Segment Start: Records to process

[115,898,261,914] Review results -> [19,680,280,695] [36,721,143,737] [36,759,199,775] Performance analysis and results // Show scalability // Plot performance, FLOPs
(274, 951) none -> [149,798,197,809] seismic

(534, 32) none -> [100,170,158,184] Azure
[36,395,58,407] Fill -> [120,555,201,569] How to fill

Segment End: Records to process
Segment Start: Records to process

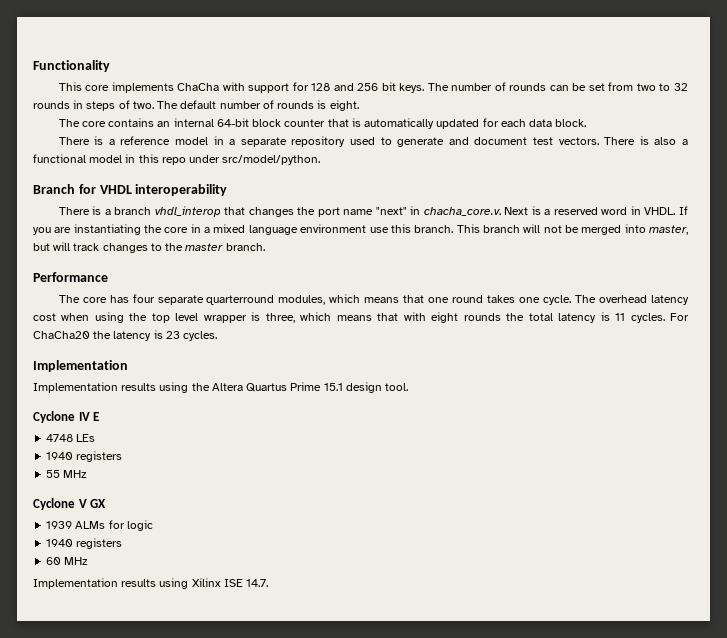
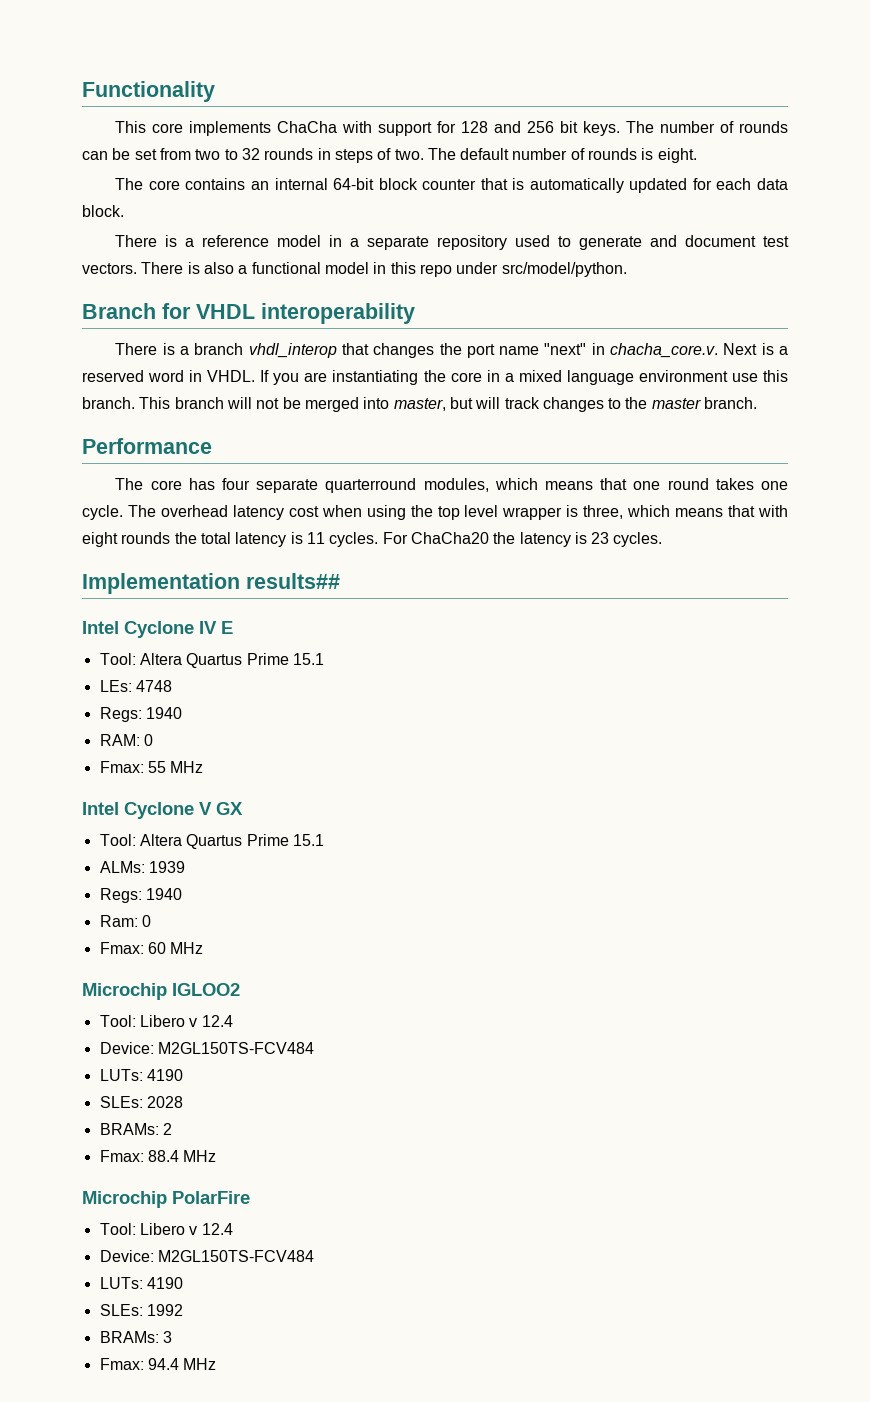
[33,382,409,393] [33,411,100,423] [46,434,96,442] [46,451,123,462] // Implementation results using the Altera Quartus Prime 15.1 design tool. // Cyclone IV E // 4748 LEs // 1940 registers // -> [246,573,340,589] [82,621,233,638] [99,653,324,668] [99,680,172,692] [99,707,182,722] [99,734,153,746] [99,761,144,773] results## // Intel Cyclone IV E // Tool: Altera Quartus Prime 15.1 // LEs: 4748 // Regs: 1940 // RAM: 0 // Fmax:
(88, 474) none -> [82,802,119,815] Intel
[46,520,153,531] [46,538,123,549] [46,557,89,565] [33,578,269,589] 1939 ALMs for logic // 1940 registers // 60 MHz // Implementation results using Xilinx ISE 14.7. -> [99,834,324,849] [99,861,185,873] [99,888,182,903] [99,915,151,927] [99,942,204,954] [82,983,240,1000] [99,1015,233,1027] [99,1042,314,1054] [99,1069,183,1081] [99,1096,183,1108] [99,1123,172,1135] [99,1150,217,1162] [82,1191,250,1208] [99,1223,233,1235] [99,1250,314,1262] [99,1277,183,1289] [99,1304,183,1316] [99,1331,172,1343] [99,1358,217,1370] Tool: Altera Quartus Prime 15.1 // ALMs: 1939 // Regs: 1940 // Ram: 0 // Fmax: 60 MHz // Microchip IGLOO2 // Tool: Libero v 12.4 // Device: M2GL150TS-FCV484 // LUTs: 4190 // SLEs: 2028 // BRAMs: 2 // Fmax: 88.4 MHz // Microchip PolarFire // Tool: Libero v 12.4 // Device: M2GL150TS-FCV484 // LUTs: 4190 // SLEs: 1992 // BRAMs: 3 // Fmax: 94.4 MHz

Segment End: Records to process
Segment Start: Records to process

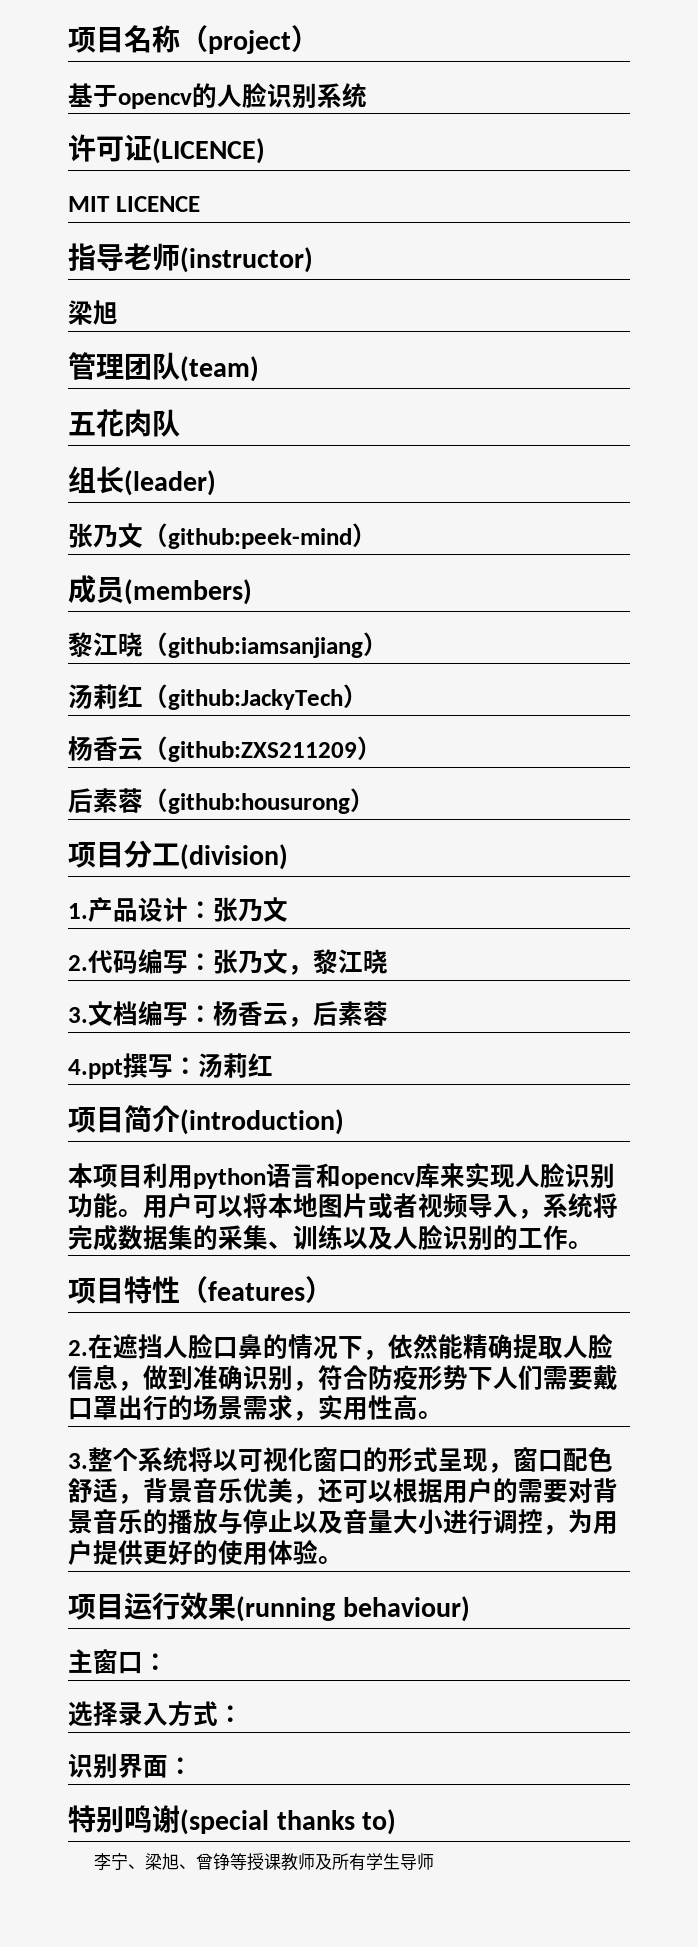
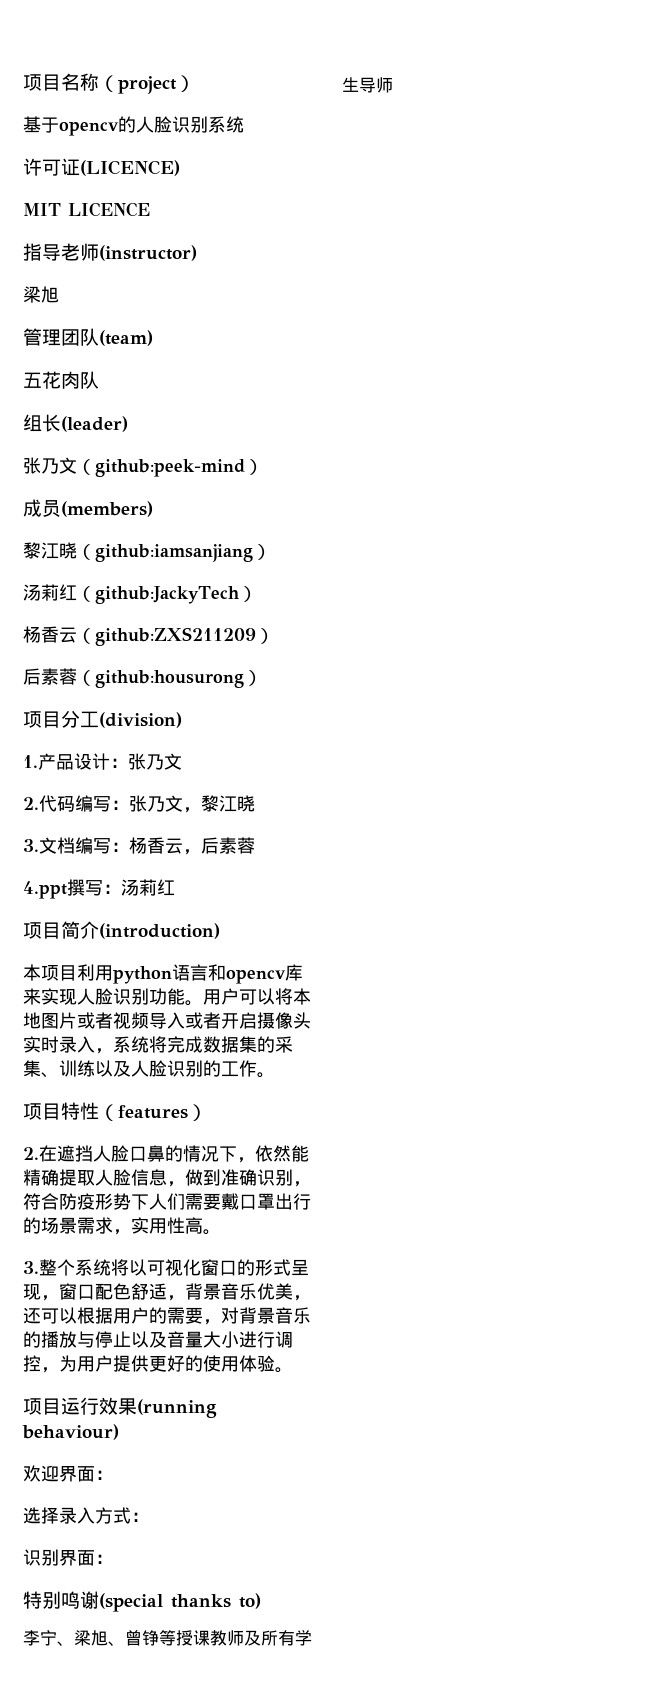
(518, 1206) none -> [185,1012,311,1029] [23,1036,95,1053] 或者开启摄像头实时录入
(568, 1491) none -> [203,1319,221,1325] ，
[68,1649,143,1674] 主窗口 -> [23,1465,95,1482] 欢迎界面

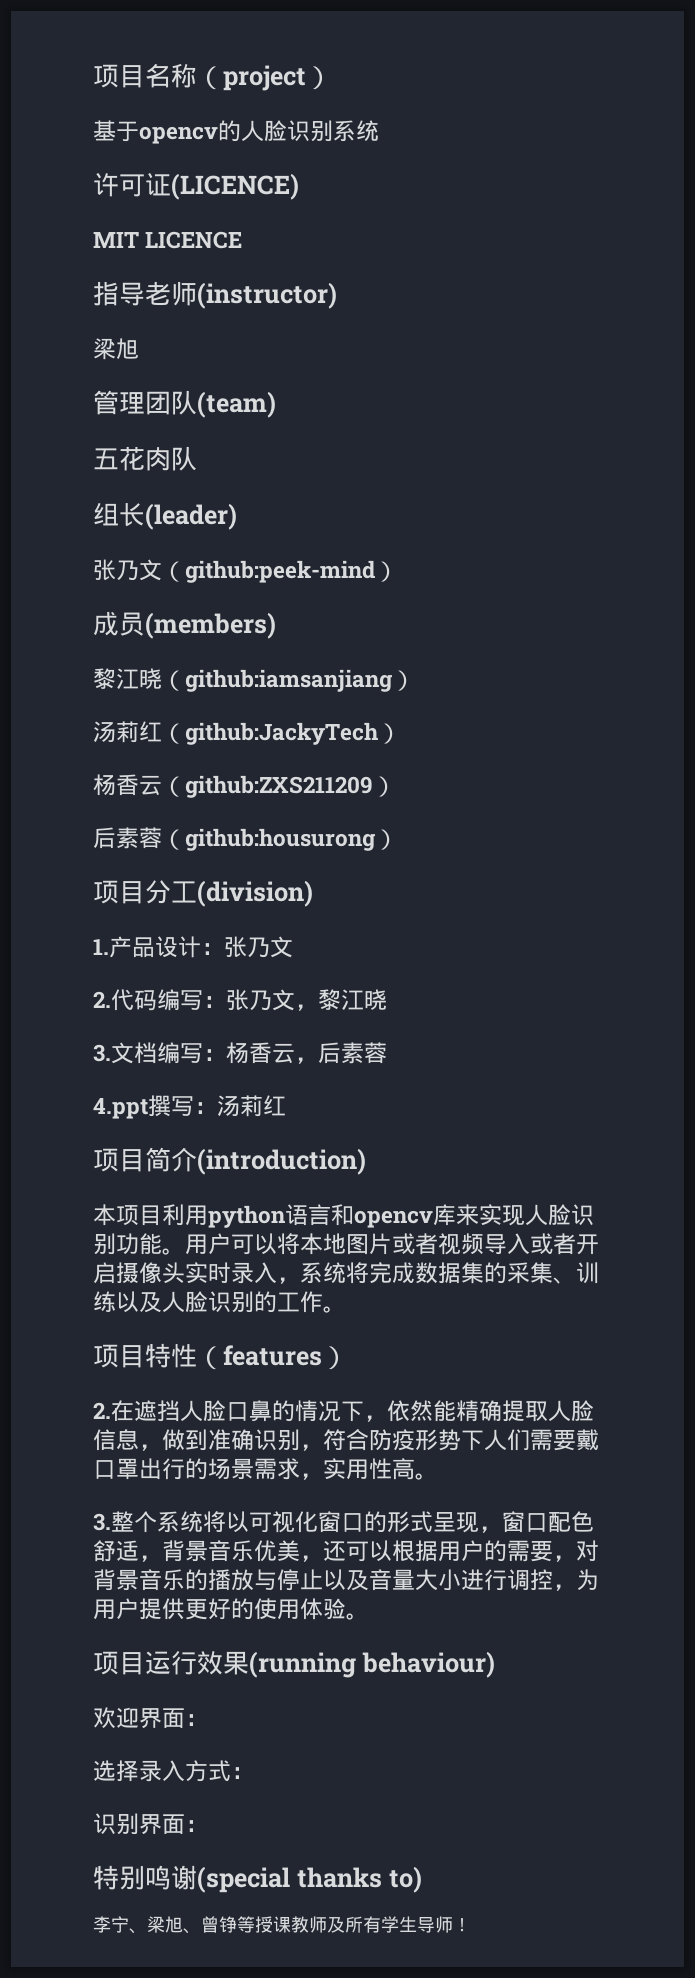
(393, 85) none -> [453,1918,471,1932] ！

Segment End: Records to process

From the listing above, output exactly the run of lines that starts with the line containing "[115,898,261,914] Review results" and ends with the line containing "[36,395,58,407] Fill ->".

Answer to the exercise:
[115,898,261,914] Review results -> [19,680,280,695] [36,721,143,737] [36,759,199,775] Performance analysis and results // Show scalability // Plot performance, FLOPs
(274, 951) none -> [149,798,197,809] seismic

(534, 32) none -> [100,170,158,184] Azure
[36,395,58,407] Fill -> [120,555,201,569] How to fill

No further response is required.